WHAT YOU ARE ASKED TO DO: Pull out of the data below the stretch of lines bounded by the one containing "A new law restricting" and the one containing "### [Biden vows", both bounds included, unchanged.

DATASET section start

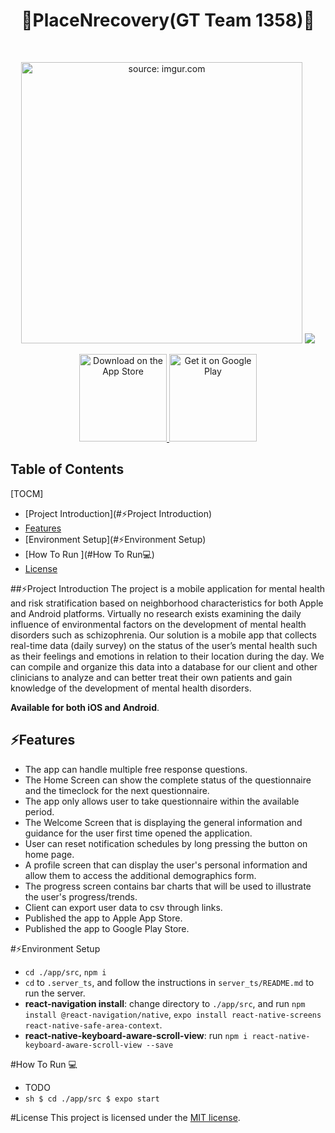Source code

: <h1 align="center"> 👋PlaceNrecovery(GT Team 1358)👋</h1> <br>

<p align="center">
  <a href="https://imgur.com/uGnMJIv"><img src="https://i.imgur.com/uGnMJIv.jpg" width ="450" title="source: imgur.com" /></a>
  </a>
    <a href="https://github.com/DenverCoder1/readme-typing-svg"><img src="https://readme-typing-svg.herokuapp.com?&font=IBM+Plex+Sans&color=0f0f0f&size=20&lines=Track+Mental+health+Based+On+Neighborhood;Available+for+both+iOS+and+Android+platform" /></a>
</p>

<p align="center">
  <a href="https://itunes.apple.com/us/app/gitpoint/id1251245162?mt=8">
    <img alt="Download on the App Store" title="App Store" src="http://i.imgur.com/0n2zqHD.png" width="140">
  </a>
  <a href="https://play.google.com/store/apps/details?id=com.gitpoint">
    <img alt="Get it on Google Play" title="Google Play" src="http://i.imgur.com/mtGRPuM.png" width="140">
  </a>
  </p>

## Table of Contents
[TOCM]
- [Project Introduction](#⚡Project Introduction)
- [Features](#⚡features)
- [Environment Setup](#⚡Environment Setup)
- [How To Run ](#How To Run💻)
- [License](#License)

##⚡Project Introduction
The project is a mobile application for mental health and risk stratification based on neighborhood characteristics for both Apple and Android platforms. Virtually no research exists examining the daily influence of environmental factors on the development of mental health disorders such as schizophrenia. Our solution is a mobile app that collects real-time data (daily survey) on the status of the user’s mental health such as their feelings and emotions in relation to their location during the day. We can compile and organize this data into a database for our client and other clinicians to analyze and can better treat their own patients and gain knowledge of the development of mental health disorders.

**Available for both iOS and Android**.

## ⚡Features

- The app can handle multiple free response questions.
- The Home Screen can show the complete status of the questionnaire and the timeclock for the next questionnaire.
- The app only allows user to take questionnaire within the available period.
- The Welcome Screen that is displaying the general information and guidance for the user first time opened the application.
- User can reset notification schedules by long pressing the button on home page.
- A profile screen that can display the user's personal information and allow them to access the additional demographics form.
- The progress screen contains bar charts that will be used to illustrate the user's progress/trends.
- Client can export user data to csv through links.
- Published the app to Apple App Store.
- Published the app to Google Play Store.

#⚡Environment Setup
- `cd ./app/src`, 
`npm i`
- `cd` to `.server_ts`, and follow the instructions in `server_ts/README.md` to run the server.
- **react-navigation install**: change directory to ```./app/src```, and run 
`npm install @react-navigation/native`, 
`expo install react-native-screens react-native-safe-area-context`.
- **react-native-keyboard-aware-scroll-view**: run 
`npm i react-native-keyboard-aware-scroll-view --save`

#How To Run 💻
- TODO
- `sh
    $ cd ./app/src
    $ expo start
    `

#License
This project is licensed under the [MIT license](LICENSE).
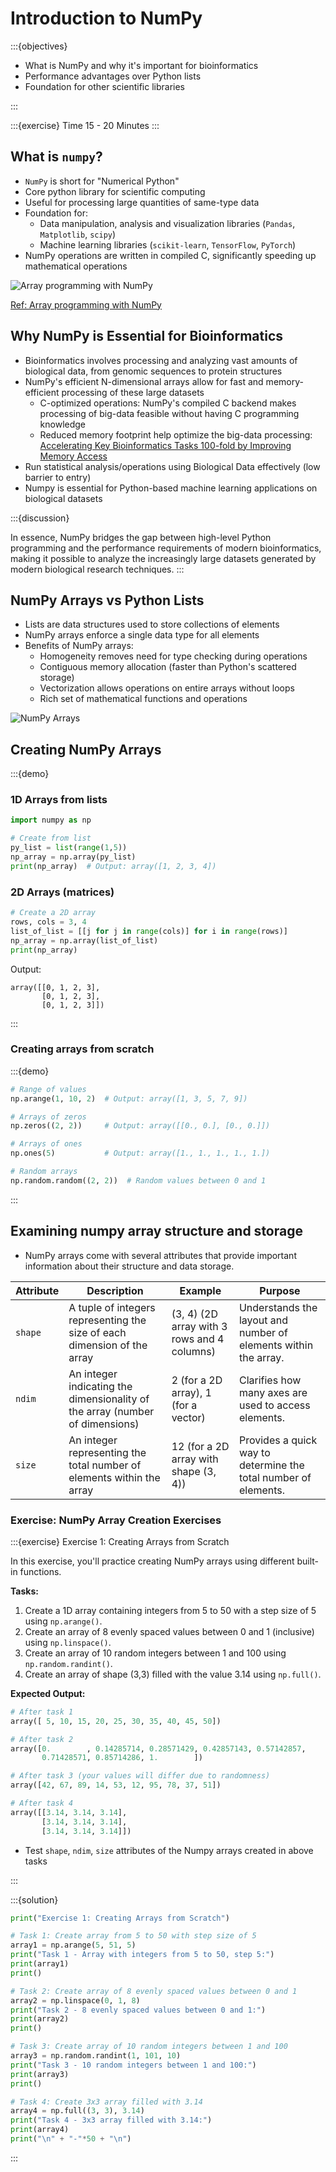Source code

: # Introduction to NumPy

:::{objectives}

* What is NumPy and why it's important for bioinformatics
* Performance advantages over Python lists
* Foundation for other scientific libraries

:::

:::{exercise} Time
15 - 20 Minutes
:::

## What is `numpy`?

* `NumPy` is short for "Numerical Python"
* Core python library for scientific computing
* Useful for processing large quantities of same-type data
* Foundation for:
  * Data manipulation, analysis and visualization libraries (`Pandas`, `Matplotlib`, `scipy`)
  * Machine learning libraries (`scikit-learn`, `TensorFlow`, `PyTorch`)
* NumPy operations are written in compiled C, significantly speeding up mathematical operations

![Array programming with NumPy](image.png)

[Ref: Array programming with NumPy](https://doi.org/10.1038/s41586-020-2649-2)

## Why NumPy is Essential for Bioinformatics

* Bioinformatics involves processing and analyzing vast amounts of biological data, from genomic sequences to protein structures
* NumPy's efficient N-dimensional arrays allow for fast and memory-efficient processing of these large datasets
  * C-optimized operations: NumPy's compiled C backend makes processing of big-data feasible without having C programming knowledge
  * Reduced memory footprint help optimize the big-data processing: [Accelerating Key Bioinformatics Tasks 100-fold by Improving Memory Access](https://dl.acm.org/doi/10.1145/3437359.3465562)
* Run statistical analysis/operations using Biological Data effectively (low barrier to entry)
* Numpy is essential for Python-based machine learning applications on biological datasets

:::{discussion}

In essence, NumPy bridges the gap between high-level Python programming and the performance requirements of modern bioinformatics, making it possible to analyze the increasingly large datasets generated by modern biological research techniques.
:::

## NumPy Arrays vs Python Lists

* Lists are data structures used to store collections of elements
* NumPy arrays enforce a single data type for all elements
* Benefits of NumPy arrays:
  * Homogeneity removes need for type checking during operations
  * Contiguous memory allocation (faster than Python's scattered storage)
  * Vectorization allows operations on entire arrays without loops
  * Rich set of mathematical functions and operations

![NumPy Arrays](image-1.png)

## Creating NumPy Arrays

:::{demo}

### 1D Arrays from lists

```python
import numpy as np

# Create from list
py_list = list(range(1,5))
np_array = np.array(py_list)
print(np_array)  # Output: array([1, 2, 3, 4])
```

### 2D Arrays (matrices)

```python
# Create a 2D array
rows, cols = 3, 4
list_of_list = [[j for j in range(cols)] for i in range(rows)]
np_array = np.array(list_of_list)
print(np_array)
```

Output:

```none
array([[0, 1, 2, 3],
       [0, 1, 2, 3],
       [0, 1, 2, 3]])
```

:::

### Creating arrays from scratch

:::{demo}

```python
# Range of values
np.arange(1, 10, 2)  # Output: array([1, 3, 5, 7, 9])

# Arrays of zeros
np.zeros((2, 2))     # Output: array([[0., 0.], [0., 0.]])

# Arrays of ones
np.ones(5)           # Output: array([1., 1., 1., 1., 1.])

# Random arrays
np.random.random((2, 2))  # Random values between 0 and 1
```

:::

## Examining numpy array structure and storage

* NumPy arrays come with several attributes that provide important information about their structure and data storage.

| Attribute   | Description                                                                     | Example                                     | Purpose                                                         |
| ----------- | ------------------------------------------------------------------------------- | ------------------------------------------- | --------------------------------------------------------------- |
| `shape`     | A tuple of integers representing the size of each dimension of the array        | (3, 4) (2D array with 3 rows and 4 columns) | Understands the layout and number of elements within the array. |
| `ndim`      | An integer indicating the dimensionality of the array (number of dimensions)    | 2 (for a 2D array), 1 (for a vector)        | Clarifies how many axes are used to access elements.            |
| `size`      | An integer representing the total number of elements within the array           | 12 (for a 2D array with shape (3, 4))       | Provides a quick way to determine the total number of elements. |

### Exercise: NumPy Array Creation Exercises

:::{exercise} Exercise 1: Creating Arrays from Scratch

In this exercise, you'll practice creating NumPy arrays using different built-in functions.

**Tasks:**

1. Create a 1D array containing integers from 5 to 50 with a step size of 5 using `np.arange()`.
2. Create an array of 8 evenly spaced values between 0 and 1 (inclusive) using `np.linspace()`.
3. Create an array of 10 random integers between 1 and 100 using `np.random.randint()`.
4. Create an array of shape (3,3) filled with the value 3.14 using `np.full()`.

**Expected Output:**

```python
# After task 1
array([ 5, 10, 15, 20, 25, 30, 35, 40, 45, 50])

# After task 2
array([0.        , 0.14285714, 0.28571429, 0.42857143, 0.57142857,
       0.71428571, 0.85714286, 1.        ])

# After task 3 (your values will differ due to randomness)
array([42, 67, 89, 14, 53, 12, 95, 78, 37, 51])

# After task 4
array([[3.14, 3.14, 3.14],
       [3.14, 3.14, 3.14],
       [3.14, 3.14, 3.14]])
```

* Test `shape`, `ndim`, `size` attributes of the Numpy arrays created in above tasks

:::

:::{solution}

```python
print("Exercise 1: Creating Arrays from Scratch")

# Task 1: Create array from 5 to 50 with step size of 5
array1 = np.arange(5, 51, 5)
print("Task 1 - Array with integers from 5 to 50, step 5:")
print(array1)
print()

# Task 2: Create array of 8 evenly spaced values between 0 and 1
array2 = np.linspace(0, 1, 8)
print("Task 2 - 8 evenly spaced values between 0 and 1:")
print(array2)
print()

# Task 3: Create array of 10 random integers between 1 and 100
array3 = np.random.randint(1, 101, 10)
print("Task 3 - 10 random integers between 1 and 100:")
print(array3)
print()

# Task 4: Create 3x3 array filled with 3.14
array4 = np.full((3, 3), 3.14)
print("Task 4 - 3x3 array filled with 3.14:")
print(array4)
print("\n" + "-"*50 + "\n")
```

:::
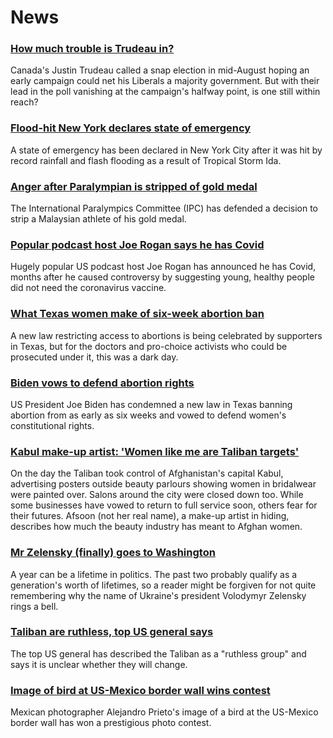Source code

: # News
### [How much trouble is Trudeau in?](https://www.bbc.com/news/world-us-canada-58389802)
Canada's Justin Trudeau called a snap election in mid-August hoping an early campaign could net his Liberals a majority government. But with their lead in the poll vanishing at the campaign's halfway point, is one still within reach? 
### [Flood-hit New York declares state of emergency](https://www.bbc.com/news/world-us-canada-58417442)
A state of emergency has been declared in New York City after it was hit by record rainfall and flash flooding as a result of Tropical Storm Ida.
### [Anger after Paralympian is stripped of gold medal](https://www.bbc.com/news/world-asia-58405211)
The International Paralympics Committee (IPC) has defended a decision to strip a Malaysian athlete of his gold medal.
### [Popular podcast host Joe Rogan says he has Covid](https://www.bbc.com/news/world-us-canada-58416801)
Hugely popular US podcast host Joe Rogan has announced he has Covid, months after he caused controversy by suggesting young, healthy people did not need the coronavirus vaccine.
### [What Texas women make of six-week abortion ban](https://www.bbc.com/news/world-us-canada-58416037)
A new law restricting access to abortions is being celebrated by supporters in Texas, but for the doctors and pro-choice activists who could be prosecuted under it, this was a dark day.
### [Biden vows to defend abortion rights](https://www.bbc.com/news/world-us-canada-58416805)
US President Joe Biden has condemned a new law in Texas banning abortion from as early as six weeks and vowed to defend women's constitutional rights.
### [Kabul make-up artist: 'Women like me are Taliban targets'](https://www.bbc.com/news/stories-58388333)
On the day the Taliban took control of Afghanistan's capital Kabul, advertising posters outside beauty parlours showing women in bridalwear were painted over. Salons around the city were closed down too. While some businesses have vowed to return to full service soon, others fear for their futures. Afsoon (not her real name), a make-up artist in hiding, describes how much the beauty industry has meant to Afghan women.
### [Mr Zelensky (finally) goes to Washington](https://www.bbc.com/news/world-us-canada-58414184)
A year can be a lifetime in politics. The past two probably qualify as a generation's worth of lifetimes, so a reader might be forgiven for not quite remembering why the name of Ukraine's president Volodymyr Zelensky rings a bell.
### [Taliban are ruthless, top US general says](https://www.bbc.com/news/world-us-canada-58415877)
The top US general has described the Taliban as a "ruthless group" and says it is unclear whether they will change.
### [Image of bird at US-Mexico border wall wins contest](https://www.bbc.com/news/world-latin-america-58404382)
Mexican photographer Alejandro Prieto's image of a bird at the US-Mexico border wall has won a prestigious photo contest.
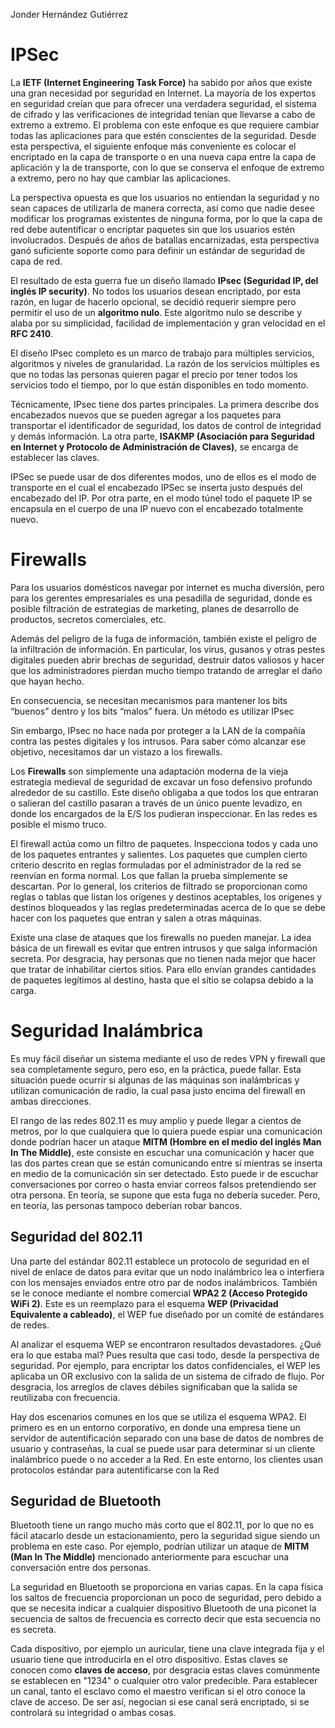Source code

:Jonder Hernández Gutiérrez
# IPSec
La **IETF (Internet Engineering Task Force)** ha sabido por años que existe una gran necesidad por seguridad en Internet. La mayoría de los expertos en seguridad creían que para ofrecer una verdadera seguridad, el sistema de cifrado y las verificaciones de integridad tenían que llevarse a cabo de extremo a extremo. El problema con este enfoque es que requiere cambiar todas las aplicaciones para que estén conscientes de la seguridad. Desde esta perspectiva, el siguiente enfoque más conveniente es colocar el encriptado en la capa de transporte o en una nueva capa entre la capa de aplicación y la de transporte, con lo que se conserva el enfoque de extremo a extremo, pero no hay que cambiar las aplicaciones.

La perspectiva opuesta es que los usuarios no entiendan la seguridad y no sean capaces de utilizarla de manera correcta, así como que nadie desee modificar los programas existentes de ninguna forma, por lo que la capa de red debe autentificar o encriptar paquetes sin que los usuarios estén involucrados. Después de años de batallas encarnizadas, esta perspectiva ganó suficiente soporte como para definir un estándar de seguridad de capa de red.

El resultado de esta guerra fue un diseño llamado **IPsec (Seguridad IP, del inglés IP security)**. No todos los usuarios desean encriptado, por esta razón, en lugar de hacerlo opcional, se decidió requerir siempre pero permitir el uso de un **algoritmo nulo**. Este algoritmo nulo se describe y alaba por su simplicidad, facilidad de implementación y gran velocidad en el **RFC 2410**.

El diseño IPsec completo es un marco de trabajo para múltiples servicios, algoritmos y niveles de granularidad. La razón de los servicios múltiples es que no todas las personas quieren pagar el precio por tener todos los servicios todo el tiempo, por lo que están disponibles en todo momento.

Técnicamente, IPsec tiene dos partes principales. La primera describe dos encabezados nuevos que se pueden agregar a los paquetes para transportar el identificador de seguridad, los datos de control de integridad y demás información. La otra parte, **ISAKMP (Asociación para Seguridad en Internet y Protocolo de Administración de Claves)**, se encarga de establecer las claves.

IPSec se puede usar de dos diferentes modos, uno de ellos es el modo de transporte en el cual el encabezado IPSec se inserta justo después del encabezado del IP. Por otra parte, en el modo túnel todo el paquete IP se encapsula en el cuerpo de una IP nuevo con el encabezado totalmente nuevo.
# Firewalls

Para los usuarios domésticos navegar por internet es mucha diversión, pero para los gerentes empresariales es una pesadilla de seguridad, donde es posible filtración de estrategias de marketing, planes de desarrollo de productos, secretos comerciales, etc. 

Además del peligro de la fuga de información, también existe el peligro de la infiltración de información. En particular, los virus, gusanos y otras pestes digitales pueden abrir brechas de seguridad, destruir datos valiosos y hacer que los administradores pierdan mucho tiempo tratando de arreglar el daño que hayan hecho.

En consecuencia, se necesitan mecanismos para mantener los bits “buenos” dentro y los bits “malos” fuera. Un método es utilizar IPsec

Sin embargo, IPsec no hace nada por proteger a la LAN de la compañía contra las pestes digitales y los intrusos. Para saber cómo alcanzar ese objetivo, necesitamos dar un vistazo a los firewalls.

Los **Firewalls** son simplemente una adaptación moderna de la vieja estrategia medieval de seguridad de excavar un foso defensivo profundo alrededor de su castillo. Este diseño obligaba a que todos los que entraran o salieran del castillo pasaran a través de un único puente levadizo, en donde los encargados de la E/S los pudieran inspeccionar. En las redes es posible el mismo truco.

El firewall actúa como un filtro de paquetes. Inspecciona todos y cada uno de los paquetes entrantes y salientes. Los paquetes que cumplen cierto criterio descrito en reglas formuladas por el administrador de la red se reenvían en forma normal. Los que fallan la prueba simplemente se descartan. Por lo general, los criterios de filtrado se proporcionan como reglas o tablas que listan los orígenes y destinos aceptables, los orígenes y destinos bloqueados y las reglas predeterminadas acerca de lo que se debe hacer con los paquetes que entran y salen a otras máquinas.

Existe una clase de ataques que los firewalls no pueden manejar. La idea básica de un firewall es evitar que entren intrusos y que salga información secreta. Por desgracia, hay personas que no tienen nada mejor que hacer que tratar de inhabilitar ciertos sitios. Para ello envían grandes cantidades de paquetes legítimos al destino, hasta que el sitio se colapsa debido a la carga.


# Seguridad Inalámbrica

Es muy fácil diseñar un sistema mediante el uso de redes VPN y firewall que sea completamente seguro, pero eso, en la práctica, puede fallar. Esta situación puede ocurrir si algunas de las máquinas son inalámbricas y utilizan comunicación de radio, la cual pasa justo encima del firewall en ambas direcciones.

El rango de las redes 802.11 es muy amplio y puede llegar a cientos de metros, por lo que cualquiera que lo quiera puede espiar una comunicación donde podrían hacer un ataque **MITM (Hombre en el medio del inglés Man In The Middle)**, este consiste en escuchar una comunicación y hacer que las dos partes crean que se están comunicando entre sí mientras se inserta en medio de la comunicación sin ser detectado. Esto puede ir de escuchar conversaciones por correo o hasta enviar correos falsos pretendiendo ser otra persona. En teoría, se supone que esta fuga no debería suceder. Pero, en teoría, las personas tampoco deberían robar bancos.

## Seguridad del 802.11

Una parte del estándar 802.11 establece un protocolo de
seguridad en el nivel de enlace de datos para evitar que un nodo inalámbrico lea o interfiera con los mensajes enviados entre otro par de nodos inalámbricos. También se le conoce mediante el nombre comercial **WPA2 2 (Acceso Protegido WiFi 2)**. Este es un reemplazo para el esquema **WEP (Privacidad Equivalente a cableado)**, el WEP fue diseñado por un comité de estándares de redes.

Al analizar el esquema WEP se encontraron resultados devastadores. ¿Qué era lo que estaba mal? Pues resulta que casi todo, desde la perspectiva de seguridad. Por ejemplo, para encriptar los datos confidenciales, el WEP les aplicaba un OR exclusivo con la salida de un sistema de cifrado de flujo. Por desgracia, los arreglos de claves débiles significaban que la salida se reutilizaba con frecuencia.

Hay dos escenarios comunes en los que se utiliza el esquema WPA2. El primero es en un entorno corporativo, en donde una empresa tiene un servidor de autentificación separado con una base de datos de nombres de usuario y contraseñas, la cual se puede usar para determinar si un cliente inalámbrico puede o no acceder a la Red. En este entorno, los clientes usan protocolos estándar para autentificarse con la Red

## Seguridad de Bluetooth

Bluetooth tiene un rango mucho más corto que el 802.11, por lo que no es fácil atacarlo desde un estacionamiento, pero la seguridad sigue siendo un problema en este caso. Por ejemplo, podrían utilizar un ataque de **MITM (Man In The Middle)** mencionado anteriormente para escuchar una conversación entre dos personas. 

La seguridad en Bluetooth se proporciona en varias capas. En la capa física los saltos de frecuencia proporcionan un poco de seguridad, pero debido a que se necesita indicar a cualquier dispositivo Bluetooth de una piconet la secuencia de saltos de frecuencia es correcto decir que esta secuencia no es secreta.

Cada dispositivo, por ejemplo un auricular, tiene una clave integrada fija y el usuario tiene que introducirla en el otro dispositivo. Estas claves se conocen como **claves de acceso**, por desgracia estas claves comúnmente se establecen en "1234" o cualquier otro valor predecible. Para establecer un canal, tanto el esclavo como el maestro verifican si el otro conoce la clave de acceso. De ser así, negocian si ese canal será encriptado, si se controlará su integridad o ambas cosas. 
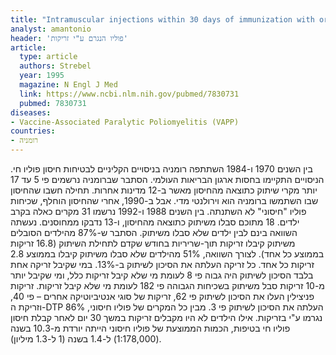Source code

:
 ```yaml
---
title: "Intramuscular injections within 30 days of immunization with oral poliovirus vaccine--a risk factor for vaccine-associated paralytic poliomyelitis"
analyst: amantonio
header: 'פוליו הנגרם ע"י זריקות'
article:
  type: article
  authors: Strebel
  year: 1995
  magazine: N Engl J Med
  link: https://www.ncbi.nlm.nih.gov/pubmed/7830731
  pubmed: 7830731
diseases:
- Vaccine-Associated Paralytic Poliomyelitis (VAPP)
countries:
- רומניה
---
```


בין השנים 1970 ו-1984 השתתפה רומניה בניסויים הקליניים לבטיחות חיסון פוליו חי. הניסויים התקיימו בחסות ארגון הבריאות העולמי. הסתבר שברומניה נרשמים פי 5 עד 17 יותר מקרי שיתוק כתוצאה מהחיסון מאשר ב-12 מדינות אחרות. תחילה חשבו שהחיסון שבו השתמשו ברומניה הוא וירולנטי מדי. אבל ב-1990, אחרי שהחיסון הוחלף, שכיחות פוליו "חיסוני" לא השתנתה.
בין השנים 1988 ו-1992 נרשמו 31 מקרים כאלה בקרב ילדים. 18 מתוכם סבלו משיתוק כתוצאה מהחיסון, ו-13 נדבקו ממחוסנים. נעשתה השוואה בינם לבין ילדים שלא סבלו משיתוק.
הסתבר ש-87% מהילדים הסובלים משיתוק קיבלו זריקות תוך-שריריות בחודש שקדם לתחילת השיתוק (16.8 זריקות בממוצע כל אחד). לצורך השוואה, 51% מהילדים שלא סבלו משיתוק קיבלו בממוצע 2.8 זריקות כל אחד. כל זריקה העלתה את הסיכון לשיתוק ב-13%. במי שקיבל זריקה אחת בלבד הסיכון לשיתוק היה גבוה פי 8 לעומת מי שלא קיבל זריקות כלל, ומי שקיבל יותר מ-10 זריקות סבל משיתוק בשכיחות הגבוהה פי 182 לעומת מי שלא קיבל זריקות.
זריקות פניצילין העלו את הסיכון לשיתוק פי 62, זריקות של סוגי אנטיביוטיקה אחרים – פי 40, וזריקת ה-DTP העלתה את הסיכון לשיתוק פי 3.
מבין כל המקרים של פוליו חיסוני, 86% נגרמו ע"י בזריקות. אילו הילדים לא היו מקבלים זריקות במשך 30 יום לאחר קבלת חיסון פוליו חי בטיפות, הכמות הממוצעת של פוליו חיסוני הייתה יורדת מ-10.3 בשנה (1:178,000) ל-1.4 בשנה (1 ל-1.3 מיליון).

DATASET section end

RESULT OF THIS TASK:
A new law restricting access to abortions is being celebrated by supporters in Texas, but for the doctors and pro-choice activists who could be prosecuted under it, this was a dark day.
### [Biden vows to defend abortion rights](https://www.bbc.com/news/world-us-canada-58416805)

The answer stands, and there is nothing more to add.